2-D liquid fractionation can resolve high and low molecular mass proteins and peptides, because the second dimension is not size-based. Proteins remain soluble throughout the partitioning and fractionation process, with no need to in situ digest and extract from a polyacrylamide gel matrix having attendant low yields. Membrane and other highly hydrophobic proteins remain accessible to analysis. The top-down approach preserves intact protein primary structure and reduces complexity during fractionation compared to bottom-up digested peptide strategies. In situ protease digestion of fractions is easily accomplished at high yields after intact protein fractionation.

Fig.2: Using partitioning and PF 2D fractionation, proteins have been identified by mass spectrometry along a concentration range of 10(8) from human serum.


Although any single protein preparation technology is unlikely to be ideal for all samples, the more one can simplify the sample, reduce the dynamic range of protein concentrations, enrich for medium- and low-abundance proteins, and remove interfering peptide mass fingerprints, the better the mass spectrometry results and the deeper one can dig into the proteome.

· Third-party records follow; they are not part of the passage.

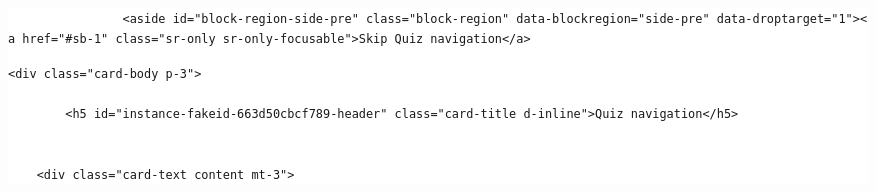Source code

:                    <aside id="block-region-side-pre" class="block-region" data-blockregion="side-pre" data-droptarget="1"><a href="#sb-1" class="sr-only sr-only-focusable">Skip Quiz navigation</a>

<section id="mod_quiz_navblock"
     class=" block block_fake  card mb-3"
     role="navigation"
     data-block="_fake"
     data-instance-id="fakeid-663d50cbcf789"
          aria-labelledby="instance-fakeid-663d50cbcf789-header"
     >

    <div class="card-body p-3">

            <h5 id="instance-fakeid-663d50cbcf789-header" class="card-title d-inline">Quiz navigation</h5>


        <div class="card-text content mt-3">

Additional partitioning strategies to simplify proteomes will emerge, using techniques orthogonal to antibody-based approaches, such as subcellular fractionation and affinity enrichment of phosphoproteins, glycoproteins, lipoproteins, and other classes of post-translational modifications. Fractionation tools will also get more powerful with capabilities of handling larger mass loads, more sophisticated graphical and imaging tools, more sensitive protein detection systems, and more automation linking fractionation to mass spectrometry analysis.

Many important biomarkers will emerge from these discovery efforts, having significant impact on the development of clinical diagnostic panels and the improvement of human health.